At a glance.
- Preinstalled malware in Lifeline phones.
- Third-party breach at FreddieMac.
- Evilnum threatens user data on fintech platforms and services.
- Joker malware resurfaces.
- Royal Military College of Canada hack may have been information-stealing ransomware.
Preinstalled malware found in Lifeline-provided phones.
Researchers at Malwarebytes report preinstalled malware on ANS (that is, American Network Solutions) UL40 phones running Android OS 7.1.1. The devices are among those sold by Assurance Wireless under the US Federal Communications Commission’s Lifeline program, which makes budget phones available to low-income consumers. This is the second time this year Malwarebytes has found preinstalled malware in discount Lifeline devices. Back in January the company found similar issues with UMX U683CL devices produced by Unimax Communications, which Malwarebytes says “officially removed all pre-installed malware” from its phone in February.
FreddieMac discloses a breach.
FreddieMac, the US Federal Home Loan Mortgage Corporation, has disclosed a data breach. It's apparently a third-party incident: borrowers whose loans were serviced by one of FreddieMac's "due diligence vendors" have received letters warning them of the breach. The third-party told FreddieMac that they haven't seen evidence that unauthorized parties got personal information, but they do say that borrowers' personal data "including your loan application data (e.g., name, address, social security number, date of birth, credit and bank account information)" were on their servers at the time of the compromise.
Evilnum and the threat to fintech users' privacy.

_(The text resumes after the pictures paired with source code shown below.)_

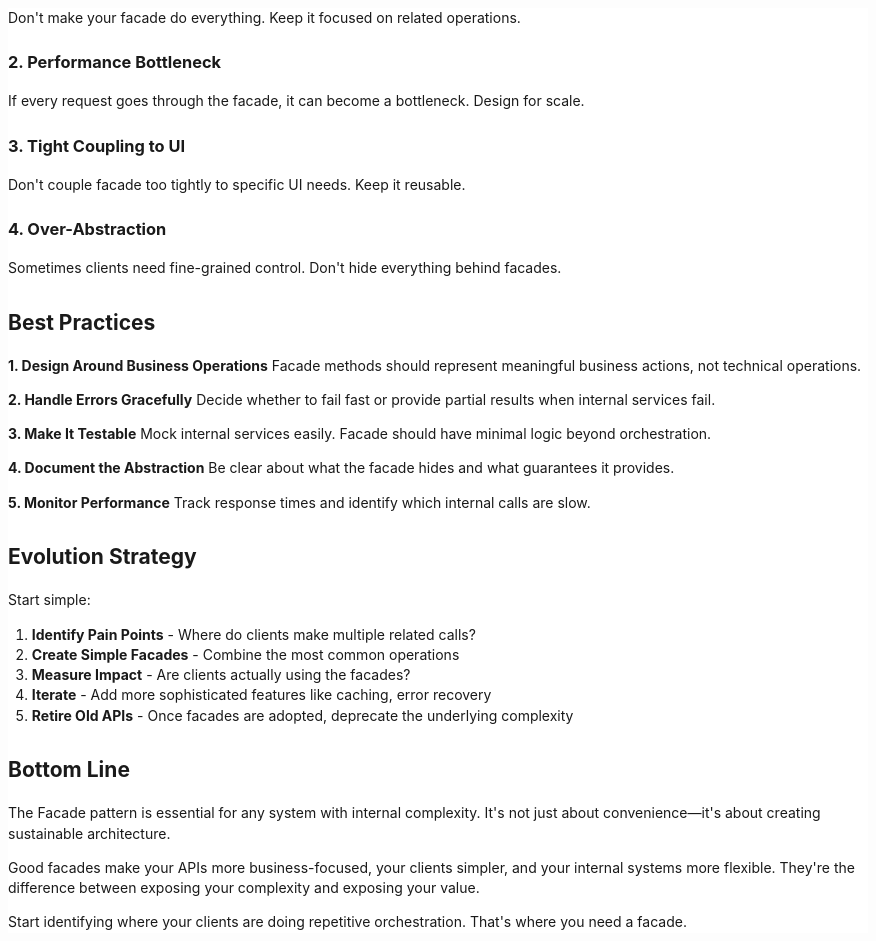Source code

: Don't make your facade do everything. Keep it focused on related operations.

### 2. **Performance Bottleneck**

If every request goes through the facade, it can become a bottleneck. Design for scale.

### 3. **Tight Coupling to UI**

Don't couple facade too tightly to specific UI needs. Keep it reusable.

### 4. **Over-Abstraction**

Sometimes clients need fine-grained control. Don't hide everything behind facades.

## Best Practices

**1. Design Around Business Operations**
Facade methods should represent meaningful business actions, not technical operations.

**2. Handle Errors Gracefully**
Decide whether to fail fast or provide partial results when internal services fail.

**3. Make It Testable**
Mock internal services easily. Facade should have minimal logic beyond orchestration.

**4. Document the Abstraction**
Be clear about what the facade hides and what guarantees it provides.

**5. Monitor Performance**
Track response times and identify which internal calls are slow.

## Evolution Strategy

Start simple:

1. **Identify Pain Points** - Where do clients make multiple related calls?
2. **Create Simple Facades** - Combine the most common operations
3. **Measure Impact** - Are clients actually using the facades?
4. **Iterate** - Add more sophisticated features like caching, error recovery
5. **Retire Old APIs** - Once facades are adopted, deprecate the underlying complexity

## Bottom Line

The Facade pattern is essential for any system with internal complexity. It's not just about convenience—it's about creating sustainable architecture.

Good facades make your APIs more business-focused, your clients simpler, and your internal systems more flexible. They're the difference between exposing your complexity and exposing your value.

Start identifying where your clients are doing repetitive orchestration. That's where you need a facade.
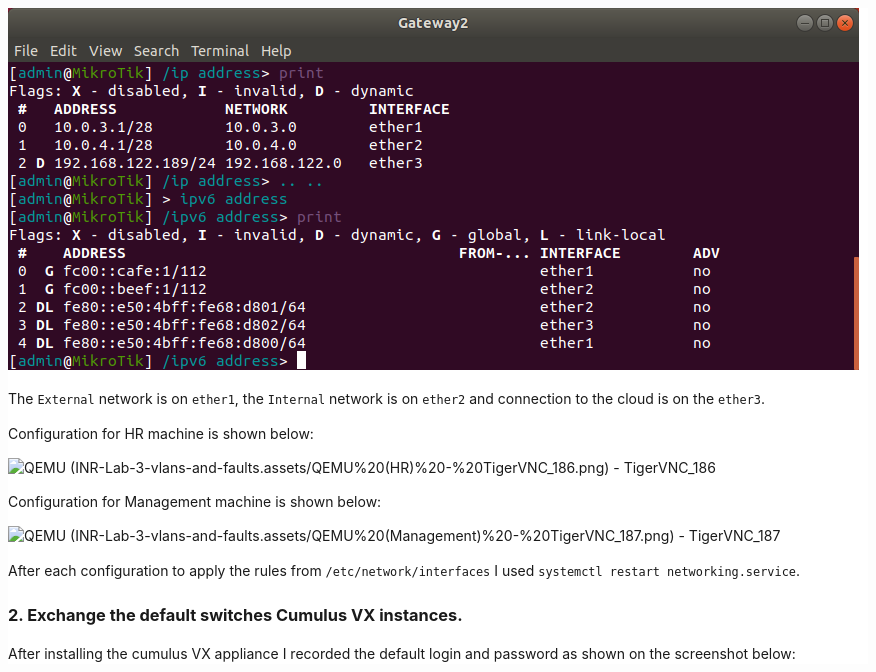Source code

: ![Gateway2_189](INR-Lab-3-vlans-and-faults.assets/Gateway2_189.png)

The `External` network is on `ether1`, the `Internal` network is on `ether2` and connection to the cloud is on the `ether3`.

Configuration for HR machine is shown below:

![QEMU (INR-Lab-3-vlans-and-faults.assets/QEMU%20(HR)%20-%20TigerVNC_186.png) - TigerVNC_186](../../../Pictures/QEMU%20(HR)%20-%20TigerVNC_186.png)



Configuration for Management machine is shown below:

![QEMU (INR-Lab-3-vlans-and-faults.assets/QEMU%20(Management)%20-%20TigerVNC_187.png) - TigerVNC_187](../../../Pictures/QEMU%20(Management)%20-%20TigerVNC_187.png)



After each configuration to apply the rules from `/etc/network/interfaces` I used `systemctl restart networking.service`.



### 2. Exchange the default switches Cumulus VX instances.

After installing the cumulus VX appliance I recorded the default login and password as shown on the screenshot below:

ESET has a report out on the Evilnum APT, a little-discussed group that's been active against financial technology companies since 2018 at least. The security firm’s researchers say that the threat group uses a mix of internally developed and commodity attack tools; they steal financial information from trading and investment platforms. Most of Evilnum’s targets have been in the EU or the UK, with a few in both Canada and Australia. The commodity tools they use are for the most part purchased on the criminal-to-criminal market from the Golden Chickens malware-as-a-service vendor whose other customers include FIN6 and the Cobalt Group.
The information Evilnum has taken includes spreadsheets and documents holding customer lists, investments and trading operations; internal presentations; software licenses and credentials for trading software and platforms; cookies and browser session information; email credentials; and customer credit card information, including proof of address and identity documents
Joker Android malware continues to react and adapt to being purged from Google Play.
Security firm Check Point today outlined a new variant of Joker Android malware hiding inside apparently legitimate apps, some of which circulate in the Play store. Forbes summarizes the findings as more evidence of Joker's dangerous sophistication. It hides itself in the manifest file of infected apps, which Check Point explained “is the file every Android app must have, where the developer declares permissions needed, usage of services, etc. The actor pushed encoded malicious payload into ‘metadata’ fields in that file, only to be decoded and loaded when on a victim’s device. That way no configuration or payload needs to be pulled from the internet.” Google has ejected the malicious apps from the Play store, but the Joker operators are adaptive, and once they’re detected they return in a similarly evasive form.
Royal Military College of Canada sustains a cyberattack.
Canada’s Department of National Defence is continuing its investigation of last week’s hacking incident at RMC, the Royal Military College of Canada at Kingston, Ontario. RMC is the equivalent of the US Military Academy at West Point or Britain’s Royal Military College at Sandhurst. The Department of National Defence has said “all early indications suggest this incident resulted from a mass phishing campaign.”
The Financial Post cites sources at the college as saying it was a ransomware attack. Emsisoft told the Financial Post that, assuming it was ransomware, the gangs responsible were probably either DoppelPaymer or NetWalker, both of which steal data before they encrypt drives and submit their ransom demand. NetWalker tends to add its victims to its public list and then remove them once they begin negotiating payment whereas DoppelPaymer’s style is not to disclose its victims until they refuse payment. Given that RMC hasn’t shown up on anyone’s list of victims, yet, they’re betting it’s DoppelPaymer.
The Department of National Defence said that “certain systems” of the Canadian Defence Academy, the umbrella organization for Canadian military education, were also affected. But the locus of the attack was RMC, whose networks have remained offline as a precaution. No classified information, the Department says, is at risk. The threat would appear, therefore, to be against network users' personal information.